### The task
The answer must be a single number: how many lines in this listing hold the word "Xbox".

### Records provided

=== Section Start ===

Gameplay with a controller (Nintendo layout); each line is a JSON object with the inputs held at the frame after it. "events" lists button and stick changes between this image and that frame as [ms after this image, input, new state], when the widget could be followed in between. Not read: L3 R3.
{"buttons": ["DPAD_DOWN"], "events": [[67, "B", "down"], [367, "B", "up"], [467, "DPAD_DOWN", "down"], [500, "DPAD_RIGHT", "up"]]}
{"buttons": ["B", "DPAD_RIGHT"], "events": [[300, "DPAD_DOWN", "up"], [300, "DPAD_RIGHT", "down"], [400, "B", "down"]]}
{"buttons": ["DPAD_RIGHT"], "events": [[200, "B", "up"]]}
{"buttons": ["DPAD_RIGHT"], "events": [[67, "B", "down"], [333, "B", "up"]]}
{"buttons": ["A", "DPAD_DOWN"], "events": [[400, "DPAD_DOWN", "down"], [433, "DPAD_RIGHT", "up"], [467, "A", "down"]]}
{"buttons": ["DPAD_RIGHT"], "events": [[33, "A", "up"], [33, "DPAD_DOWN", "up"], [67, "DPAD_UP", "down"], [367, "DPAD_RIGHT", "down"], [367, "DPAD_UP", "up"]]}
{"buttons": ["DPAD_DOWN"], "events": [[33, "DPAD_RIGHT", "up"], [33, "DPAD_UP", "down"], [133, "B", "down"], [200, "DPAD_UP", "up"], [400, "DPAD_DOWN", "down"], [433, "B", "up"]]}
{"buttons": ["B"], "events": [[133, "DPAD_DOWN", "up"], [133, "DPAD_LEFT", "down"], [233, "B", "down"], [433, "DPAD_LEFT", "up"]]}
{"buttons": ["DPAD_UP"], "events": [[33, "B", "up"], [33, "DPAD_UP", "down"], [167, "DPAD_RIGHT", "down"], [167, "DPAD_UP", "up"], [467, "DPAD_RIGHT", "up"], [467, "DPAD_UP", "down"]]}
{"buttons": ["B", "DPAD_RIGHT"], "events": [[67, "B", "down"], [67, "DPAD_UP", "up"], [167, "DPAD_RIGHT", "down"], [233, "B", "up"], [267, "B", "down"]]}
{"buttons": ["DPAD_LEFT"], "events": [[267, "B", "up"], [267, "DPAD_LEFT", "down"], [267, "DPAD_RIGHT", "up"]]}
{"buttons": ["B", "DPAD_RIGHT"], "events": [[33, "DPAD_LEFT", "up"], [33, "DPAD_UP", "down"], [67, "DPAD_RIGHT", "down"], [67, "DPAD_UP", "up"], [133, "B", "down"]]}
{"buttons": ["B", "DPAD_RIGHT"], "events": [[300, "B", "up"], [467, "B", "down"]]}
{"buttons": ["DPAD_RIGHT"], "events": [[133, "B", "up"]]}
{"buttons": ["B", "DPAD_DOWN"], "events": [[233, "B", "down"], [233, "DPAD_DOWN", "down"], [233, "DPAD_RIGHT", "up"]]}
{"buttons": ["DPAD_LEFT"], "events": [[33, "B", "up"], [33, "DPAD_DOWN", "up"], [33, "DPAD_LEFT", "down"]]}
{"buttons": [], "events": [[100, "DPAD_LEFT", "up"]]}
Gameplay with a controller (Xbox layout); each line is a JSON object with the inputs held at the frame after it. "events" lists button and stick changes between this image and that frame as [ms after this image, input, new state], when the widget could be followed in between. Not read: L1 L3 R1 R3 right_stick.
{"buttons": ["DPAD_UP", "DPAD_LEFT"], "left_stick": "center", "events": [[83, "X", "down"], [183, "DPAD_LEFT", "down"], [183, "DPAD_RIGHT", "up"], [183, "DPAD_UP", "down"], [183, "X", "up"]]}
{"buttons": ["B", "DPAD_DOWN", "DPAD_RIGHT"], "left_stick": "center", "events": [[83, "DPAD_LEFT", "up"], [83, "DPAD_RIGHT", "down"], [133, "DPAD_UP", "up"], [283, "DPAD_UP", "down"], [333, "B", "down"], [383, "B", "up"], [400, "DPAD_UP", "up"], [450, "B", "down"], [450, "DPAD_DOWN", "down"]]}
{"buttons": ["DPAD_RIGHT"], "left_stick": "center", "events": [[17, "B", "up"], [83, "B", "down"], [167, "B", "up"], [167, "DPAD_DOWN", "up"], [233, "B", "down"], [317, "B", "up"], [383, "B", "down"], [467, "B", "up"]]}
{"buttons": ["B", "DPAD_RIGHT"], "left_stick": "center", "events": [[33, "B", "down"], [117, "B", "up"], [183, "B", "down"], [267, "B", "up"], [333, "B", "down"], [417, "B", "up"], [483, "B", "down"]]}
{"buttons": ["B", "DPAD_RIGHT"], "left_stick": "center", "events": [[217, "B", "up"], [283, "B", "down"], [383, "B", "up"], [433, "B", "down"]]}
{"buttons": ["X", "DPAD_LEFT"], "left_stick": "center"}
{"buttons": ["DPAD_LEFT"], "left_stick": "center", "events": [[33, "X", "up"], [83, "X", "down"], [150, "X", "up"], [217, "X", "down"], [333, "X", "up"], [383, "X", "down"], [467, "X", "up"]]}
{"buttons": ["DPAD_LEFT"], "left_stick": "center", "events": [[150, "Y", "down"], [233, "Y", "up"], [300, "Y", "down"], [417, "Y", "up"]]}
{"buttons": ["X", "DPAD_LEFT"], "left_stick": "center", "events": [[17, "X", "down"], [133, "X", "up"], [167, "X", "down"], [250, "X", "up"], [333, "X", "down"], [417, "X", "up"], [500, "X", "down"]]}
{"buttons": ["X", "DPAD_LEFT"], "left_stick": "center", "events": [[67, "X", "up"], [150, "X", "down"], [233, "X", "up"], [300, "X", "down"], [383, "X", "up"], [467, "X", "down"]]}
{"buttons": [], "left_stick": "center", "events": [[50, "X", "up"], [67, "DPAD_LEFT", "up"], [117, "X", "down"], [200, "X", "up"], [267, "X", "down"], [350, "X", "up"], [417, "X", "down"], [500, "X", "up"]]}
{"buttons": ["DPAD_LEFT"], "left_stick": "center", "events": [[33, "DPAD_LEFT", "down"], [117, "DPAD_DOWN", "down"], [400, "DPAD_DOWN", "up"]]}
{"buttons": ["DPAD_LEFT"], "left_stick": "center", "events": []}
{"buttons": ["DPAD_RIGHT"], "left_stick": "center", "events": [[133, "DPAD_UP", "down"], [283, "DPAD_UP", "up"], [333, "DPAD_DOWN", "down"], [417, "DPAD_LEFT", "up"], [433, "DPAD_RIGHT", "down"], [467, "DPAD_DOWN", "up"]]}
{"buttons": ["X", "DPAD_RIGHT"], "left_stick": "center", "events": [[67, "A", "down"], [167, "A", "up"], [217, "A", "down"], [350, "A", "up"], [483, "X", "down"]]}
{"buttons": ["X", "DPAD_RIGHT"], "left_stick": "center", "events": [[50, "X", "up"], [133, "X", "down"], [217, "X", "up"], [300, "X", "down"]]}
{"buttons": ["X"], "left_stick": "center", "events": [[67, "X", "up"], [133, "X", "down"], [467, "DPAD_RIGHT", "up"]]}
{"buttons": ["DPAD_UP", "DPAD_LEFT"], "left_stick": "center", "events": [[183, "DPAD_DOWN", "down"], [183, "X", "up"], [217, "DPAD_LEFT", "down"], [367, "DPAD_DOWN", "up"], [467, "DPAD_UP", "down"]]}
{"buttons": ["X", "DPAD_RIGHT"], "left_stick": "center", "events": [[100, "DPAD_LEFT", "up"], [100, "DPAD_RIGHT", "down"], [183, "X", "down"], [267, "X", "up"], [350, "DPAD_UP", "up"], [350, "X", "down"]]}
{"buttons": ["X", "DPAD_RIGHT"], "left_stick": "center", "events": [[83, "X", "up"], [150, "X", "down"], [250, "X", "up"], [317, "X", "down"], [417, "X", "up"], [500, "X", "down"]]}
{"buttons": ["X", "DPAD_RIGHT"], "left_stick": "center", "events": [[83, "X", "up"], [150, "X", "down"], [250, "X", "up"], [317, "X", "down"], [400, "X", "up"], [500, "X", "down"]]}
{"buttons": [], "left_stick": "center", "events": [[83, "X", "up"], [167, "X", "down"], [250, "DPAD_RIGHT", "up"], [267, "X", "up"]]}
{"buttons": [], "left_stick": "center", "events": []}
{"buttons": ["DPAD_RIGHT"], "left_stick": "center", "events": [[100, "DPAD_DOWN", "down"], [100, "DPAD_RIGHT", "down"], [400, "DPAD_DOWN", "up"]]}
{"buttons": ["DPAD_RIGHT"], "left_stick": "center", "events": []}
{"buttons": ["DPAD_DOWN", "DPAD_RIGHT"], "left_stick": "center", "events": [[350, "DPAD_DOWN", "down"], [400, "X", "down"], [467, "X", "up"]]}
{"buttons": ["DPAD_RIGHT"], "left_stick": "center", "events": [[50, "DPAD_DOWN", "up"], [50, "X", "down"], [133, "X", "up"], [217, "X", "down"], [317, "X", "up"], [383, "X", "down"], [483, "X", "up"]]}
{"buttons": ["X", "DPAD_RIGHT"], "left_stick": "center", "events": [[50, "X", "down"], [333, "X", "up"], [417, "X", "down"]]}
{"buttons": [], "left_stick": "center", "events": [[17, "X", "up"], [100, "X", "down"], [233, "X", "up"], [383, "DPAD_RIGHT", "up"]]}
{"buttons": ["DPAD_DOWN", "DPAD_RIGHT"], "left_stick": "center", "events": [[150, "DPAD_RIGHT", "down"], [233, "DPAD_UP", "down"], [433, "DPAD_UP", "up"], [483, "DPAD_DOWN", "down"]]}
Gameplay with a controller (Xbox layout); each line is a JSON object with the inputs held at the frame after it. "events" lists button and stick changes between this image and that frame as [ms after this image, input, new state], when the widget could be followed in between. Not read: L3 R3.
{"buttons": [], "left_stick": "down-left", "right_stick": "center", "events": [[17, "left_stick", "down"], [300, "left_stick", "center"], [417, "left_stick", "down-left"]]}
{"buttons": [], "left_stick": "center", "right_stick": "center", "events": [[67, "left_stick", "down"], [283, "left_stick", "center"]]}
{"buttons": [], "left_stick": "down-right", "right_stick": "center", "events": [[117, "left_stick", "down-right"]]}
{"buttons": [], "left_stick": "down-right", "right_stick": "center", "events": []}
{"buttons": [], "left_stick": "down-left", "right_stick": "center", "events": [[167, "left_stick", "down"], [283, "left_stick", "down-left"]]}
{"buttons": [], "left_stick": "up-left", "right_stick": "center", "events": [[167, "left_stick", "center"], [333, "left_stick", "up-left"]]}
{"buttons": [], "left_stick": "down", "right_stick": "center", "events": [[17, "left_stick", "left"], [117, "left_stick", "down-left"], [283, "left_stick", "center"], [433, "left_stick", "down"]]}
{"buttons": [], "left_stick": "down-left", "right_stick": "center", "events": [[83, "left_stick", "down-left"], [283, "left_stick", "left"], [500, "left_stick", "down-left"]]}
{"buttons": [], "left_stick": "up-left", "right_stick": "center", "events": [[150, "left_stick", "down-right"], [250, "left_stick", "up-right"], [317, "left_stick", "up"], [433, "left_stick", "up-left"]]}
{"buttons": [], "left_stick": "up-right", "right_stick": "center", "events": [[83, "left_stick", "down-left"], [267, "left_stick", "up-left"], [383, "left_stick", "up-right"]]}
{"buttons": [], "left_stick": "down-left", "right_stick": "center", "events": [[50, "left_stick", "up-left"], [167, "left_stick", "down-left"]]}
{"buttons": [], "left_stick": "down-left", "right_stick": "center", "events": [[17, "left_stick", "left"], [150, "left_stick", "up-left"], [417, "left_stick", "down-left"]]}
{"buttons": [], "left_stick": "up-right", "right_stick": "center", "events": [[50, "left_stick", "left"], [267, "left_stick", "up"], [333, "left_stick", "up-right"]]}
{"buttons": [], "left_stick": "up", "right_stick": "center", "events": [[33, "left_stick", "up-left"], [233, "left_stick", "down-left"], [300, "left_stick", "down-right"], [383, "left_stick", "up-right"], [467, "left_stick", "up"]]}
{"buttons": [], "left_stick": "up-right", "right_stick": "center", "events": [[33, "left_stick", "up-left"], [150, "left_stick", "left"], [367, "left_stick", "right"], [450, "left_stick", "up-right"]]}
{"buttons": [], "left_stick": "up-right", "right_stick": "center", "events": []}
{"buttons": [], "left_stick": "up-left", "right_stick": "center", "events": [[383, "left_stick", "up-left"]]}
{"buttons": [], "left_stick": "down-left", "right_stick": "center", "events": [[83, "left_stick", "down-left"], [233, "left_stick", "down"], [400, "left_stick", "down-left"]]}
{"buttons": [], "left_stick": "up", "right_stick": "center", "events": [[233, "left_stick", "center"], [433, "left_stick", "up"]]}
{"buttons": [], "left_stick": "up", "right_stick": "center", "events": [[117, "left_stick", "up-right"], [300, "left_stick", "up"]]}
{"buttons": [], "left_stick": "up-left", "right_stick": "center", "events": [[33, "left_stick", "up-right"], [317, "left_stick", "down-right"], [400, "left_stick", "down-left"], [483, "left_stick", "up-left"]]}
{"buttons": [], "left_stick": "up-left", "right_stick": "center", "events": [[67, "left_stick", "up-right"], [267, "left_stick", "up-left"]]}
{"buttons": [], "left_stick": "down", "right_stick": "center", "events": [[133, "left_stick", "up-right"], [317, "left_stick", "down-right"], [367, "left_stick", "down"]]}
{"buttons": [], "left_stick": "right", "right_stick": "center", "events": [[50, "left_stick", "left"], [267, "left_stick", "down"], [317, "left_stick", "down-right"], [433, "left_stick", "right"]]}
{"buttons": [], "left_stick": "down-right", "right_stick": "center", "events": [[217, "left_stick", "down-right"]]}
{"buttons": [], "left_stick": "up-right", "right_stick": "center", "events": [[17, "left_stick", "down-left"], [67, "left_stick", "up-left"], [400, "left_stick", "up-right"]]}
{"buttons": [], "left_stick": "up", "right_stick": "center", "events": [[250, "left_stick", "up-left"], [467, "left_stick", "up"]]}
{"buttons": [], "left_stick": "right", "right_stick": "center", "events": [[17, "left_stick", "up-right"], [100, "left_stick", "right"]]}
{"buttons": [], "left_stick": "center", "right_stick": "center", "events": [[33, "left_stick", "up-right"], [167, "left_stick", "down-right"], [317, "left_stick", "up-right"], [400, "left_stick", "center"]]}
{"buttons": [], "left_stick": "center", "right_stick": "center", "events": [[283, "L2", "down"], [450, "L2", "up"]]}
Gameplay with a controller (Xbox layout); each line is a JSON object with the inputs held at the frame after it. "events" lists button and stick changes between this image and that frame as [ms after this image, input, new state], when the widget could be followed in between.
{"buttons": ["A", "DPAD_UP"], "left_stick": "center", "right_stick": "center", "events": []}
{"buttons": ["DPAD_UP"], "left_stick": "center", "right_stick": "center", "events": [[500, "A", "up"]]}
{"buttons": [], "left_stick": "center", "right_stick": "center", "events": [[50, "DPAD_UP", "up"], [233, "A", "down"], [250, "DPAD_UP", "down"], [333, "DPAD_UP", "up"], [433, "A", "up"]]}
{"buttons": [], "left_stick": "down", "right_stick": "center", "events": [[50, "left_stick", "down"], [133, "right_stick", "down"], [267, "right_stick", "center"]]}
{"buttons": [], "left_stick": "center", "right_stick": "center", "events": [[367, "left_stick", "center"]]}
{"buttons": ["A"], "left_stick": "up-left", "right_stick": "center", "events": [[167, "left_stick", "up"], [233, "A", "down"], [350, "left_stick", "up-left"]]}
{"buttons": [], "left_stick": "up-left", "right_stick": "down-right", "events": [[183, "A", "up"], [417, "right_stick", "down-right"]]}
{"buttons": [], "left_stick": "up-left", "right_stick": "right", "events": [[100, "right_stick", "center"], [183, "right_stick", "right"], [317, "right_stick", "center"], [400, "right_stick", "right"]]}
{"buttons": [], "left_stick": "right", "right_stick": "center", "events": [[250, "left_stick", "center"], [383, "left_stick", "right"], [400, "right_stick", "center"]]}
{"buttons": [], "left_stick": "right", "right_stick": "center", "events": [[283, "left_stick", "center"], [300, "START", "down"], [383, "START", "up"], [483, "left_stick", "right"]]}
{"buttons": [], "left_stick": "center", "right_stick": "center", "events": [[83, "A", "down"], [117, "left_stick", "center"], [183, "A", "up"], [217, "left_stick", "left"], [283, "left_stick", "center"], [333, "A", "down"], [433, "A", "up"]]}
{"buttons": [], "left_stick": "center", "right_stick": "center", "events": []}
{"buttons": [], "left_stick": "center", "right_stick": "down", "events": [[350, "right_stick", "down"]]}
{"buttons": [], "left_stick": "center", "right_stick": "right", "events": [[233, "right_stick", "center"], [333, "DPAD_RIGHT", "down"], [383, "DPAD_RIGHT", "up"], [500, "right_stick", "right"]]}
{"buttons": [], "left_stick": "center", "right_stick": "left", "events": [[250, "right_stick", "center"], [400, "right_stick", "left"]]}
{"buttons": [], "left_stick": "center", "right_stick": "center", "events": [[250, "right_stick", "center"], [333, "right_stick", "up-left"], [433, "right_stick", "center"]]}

=== Section End ===

### Exercise solution
3